I trust everybody had a nice Thanksgiving. It’s a really warm and fuzzy holiday, isn’t it? Only in America can you sit down to a great dinner with friends and family professing your love for the world one day, and beat the shit out of the guy that took Wal-Mart’s last iPod Nano from your shopping cart the next.
Ah, the Holidays. It’s such a lovely time of year. From Thanksgiving to New Year’s Eve; five weeks in our lives where we just go off the freaking deep end. We start out the five weeks spending hundreds of dollars on turkey and ham dinners. Afterwards, we complain that we spent too much, we made too much, we ate too much, and if we eat one more goddamn leftover turkey sandwich during the week we’ll throw up all over our keyboards. Then, approximately four weeks later, we are ecstatic to do it all over again.
With every Thanksgiving feast across the country, there is always one guy (usually it’s Uncle Monty), who automatically becomes a chemical engineer and starts spewing the effects of tryptophane on the brain. But, what gives us Americans our 40-day dementia is not the tryptophane. It’s actually another little known chemical called triptothemall. This is when the trouble starts.
We will buy anything and everything for people we don’t even like. During the year we will drive around for an hour searching for gas that is a penny cheaper, or not biggie size the Wendy’s because the 49 freaking cents doesn’t fit into our budget, but we will charge our credit cards up to the max to give people expensive crap they will never, ever use. You see? Dementia. Can you tell me why the hell you bought Grandma “Grand Theft Auto?” She doesn’t even have a goddamn Playstation.
Our psychotic behavior continues when we go to get that beloved icon of Xmas, The Tree. Forty-seven weeks out of the year we support Greenpeace, spout our concerns over global warming, and preach to all about the effects of losing the rainforest.

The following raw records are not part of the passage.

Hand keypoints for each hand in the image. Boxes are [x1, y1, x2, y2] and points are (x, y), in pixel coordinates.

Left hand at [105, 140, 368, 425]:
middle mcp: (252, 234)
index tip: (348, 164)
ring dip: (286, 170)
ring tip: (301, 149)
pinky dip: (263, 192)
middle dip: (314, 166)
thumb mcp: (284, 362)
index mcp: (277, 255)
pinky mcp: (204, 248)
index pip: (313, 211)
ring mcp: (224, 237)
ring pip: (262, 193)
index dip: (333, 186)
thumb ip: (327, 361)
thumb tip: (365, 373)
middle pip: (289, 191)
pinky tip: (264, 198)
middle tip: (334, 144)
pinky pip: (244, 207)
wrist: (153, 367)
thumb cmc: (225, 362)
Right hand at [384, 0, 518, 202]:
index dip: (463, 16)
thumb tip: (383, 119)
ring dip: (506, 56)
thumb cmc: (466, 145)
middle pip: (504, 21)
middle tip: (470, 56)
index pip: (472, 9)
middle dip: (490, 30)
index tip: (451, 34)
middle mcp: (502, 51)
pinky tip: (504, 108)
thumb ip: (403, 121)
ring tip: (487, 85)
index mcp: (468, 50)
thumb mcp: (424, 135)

But once the post T-Day Delirium sets in, we go to the nearest woodlands and chop down the biggest freaking tree we see that will fit in our living room. Then, as if this craziness wasn’t enough, we will wrap this dead piece of wood and its drying leaves, with thousands of hot, little, electric lights and cords. And to top it off, where do we put this nice, pretty fire hazard? Next to the fucking fireplace. How’s that for idiocy?

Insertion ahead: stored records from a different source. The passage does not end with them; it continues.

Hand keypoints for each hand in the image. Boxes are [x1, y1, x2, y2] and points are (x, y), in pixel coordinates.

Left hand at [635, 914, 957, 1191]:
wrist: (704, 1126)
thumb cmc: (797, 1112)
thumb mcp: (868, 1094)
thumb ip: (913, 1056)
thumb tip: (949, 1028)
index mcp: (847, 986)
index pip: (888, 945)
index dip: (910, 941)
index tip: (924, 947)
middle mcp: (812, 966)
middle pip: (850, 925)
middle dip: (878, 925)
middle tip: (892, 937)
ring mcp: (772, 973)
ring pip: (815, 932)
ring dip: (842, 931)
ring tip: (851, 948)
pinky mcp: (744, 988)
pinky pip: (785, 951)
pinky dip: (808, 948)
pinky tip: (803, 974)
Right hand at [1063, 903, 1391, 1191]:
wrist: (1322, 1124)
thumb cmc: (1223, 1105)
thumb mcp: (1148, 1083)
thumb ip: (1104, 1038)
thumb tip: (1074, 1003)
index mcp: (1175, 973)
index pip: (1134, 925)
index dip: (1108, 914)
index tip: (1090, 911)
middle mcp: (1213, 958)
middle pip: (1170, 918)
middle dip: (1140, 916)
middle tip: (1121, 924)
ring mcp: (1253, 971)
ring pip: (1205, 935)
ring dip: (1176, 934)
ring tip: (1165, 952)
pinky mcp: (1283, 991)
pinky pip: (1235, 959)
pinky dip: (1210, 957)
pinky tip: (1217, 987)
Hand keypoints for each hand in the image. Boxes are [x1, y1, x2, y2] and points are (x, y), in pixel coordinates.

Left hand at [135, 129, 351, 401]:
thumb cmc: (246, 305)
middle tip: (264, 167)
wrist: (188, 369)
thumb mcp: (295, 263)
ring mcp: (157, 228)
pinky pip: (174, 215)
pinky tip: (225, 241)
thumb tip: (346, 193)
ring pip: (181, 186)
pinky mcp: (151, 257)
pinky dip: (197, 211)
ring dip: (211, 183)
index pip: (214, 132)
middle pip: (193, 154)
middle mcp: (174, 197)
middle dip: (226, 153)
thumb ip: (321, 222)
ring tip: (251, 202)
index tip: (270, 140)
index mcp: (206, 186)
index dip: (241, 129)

So, the week after the tree fire, the gift tossing, and second expensive turkey-pooping feast, what do we do? We culminate the lunacy of this five-week festival with picking the last day of the year to get schnockered, shout epithets at Dick Clark, and make asses out of ourselves to the world. There is nothing like starting the year out with a giblet-induced upset stomach and the hangover from hell.
I don’t know about you, but this is my favorite time of year.
Happy Dementia,
~Larry
PS: A bit of advice - exchange Grandma’s Playstation game for a tennis racquet. She’ll love it. But, remind her not to jump the net. She could break a hip.